▶ **DATA BLOCK**:
┏━━

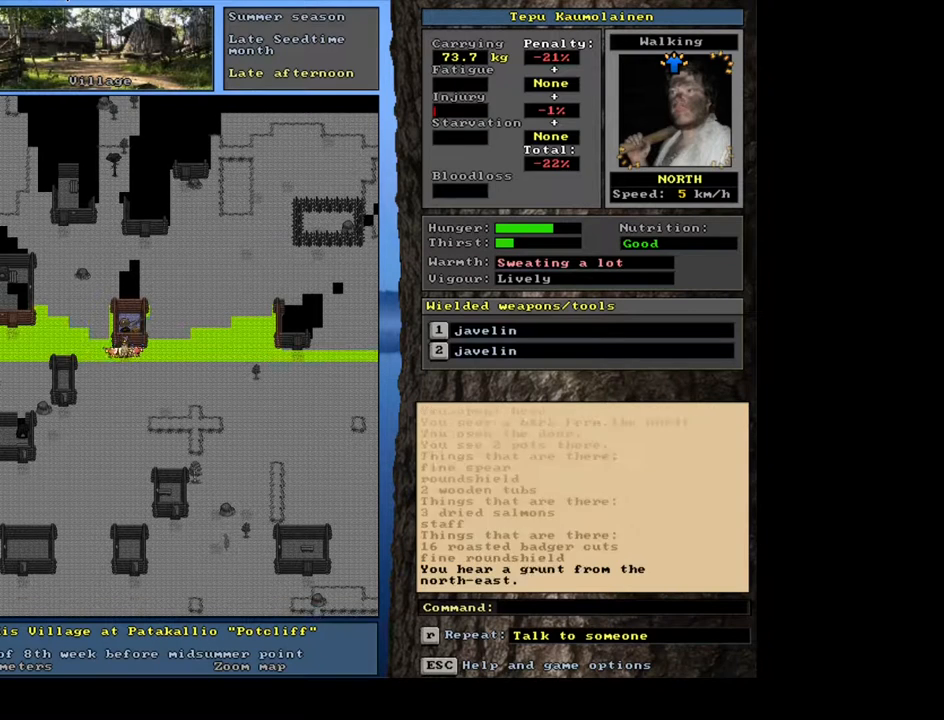
{"keys": ["ctrl_l"], "mouse": [], "events": [[83, "num1", "down"], [133, "num2", "up"], [200, "num1", "up"]]}
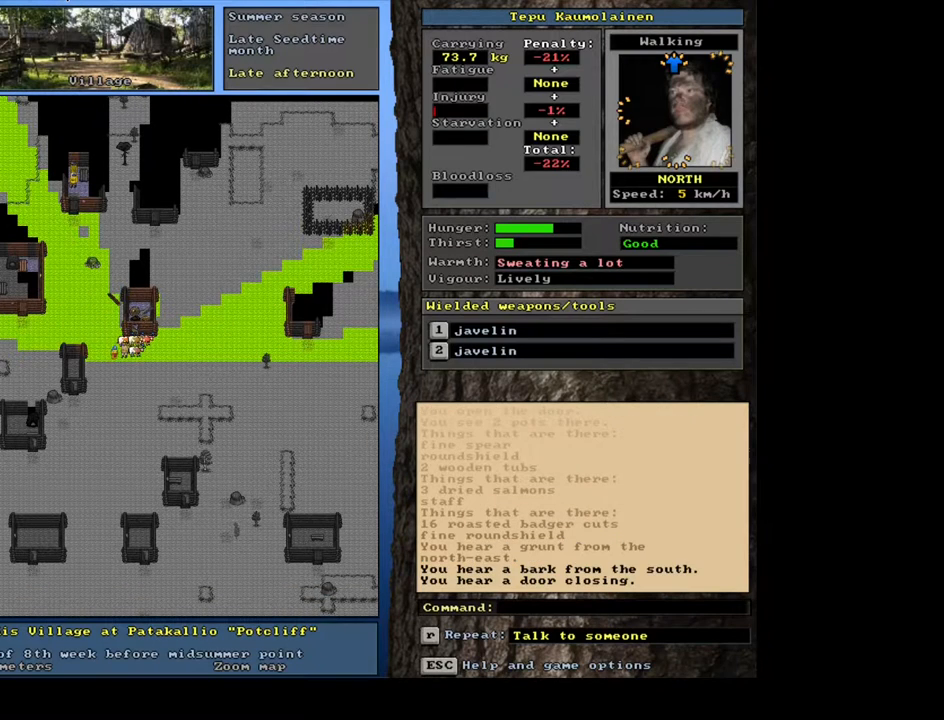
{"keys": ["ctrl_l"], "mouse": [], "events": [[117, "num7", "down"], [233, "num7", "up"], [317, "num7", "down"], [417, "num7", "up"]]}
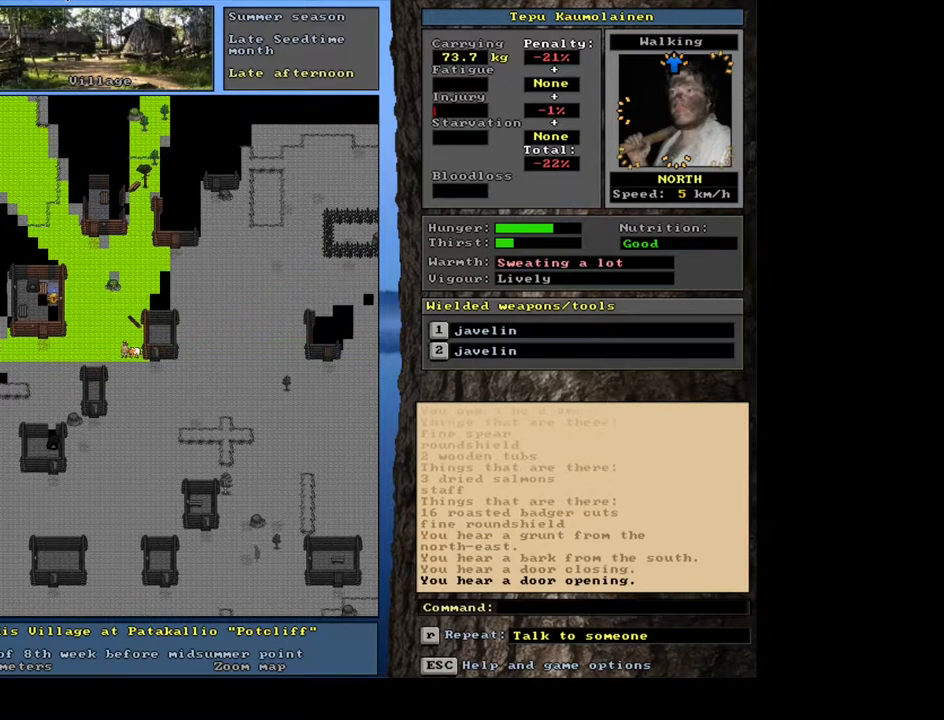
{"keys": ["ctrl_l"], "mouse": [], "events": [[33, "num4", "down"], [150, "num4", "up"], [217, "num4", "down"], [317, "num4", "up"], [367, "num4", "down"], [467, "num4", "up"]]}
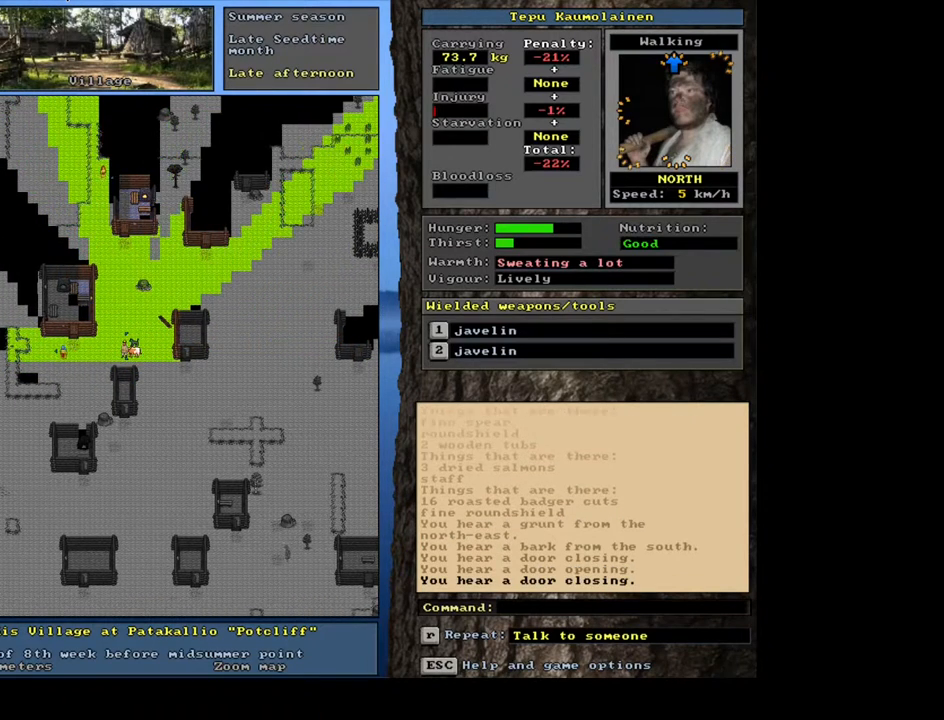
{"keys": ["ctrl_l", "num4"], "mouse": [], "events": [[50, "num4", "down"], [133, "num4", "up"], [233, "num4", "down"], [317, "num4", "up"], [400, "num4", "down"]]}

┗━━

▶ **WHAT NEEDS TO BE DONE**: Retype all of the listing word for word and skip the pictures.

▶ **RESULT OF THIS EXERCISE**:
{"keys": ["ctrl_l"], "mouse": [], "events": [[83, "num1", "down"], [133, "num2", "up"], [200, "num1", "up"]]}
{"keys": ["ctrl_l"], "mouse": [], "events": [[117, "num7", "down"], [233, "num7", "up"], [317, "num7", "down"], [417, "num7", "up"]]}
{"keys": ["ctrl_l"], "mouse": [], "events": [[33, "num4", "down"], [150, "num4", "up"], [217, "num4", "down"], [317, "num4", "up"], [367, "num4", "down"], [467, "num4", "up"]]}
{"keys": ["ctrl_l", "num4"], "mouse": [], "events": [[50, "num4", "down"], [133, "num4", "up"], [233, "num4", "down"], [317, "num4", "up"], [400, "num4", "down"]]}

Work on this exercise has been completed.